They say it’s all fun and games until someone gets hurt … or killed.
That’s a lesson learned by the Eisenhower High School juniors and seniors who lined up Wednesday morning in the school’s south parking lot.
They arrived to find two cars, damaged and disabled from a head-on collision. Fellow classmates were stationed inside the vehicles. One appeared dead. Others, dazed and injured.
The onlookers were looking to the scene. Many laughed or smiled.
Then the sirens wailed and a cadre of Lawton police motorcycle units and patrol SUVs tore into the parking lot, quickly followed by a rush of Lawton fire engines and local ambulances. Silly turned serious in a heartbeat.
For many, this would be the first time really seeing first responders race into action as they would in the real world. If that wasn’t a slap to the face to open kids’ eyes to reality, the whipping dust, rocks and shorn grass flying into their faces with the arrival of the Comanche County Memorial Hospital medi-flight helicopter to the school’s track field would be.
The event was a pre-prom mock collision demonstration to show the impact that can come from distracted and impaired driving.
LPD Sgt.

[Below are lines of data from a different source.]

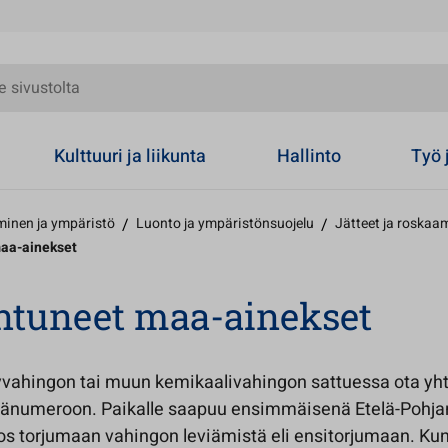
olta
Kulttuuri ja liikunta
Hallinto
Työ 
inen ja ympäristö
/
Luonto ja ympäristönsuojelu
/
Jätteet ja roskaa
maa-ainekset
ntuneet maa-ainekset
ljyvahingon tai muun kemikaalivahingon sattuessa ota yh
tänumeroon. Paikalle saapuu ensimmäisenä Etelä-Poh
tos torjumaan vahingon leviämistä eli ensitorjumaan. Ku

Matt Dimmitt described the activities taking place as the first responders scrambled into a role all too familiar in their real-world careers where they have to do all they can in an emergency.
“Your whole life can change because of one bad night,” he said.
As firefighters carried a “deceased” teen in a body bag to just feet away from the student audience, its impact became noticeable. Faces smiling only moments before began to understand what it means to be dead because of bad decisions.
The driver of the car that caused all this carnage, a student actor wearing a yellow tie around his head and a silly grin, was pulled from his wrecked vehicle. He was being checked to see if he’d been driving under the influence.
An adult actor rushed into the scene, saw his “daughter” had died and he pushed through police in an attempt to get to the driver who caused it. Some teen faces in the audience pulled back in shock at the unexpected emotions on display. It was jarring.
It’s a reality LPD Sgt. Pat Calfee has seen all too often in his time working the the scenes of fatal crashes.
“I’ve been with the Traffic Division 13 years and have worked over 100 something fatalities,” he said. “One fatality is too many.”
Besides the physical, emotional and mental effects felt to those directly impacted in a fatal or injury wreck, Calfee said it hits the first responders equally hard.
“If it’s a kid, it makes us feel bad because we have kids of our own,” he said.
Calfee said the coordination between the Lawton Public Schools and the local first responder community to make the mock collision demonstration happen was phenomenal.
“There’s a lot of coordination,” he said. “It takes a lot to do it.”
But it’s worth it, according to Calfee.
“It’s very important we get it out there that drinking and driving is very bad,” he said. “Hopefully it (the demonstration) affects these kids; the worst thing I have to do in this job is give a death notification.”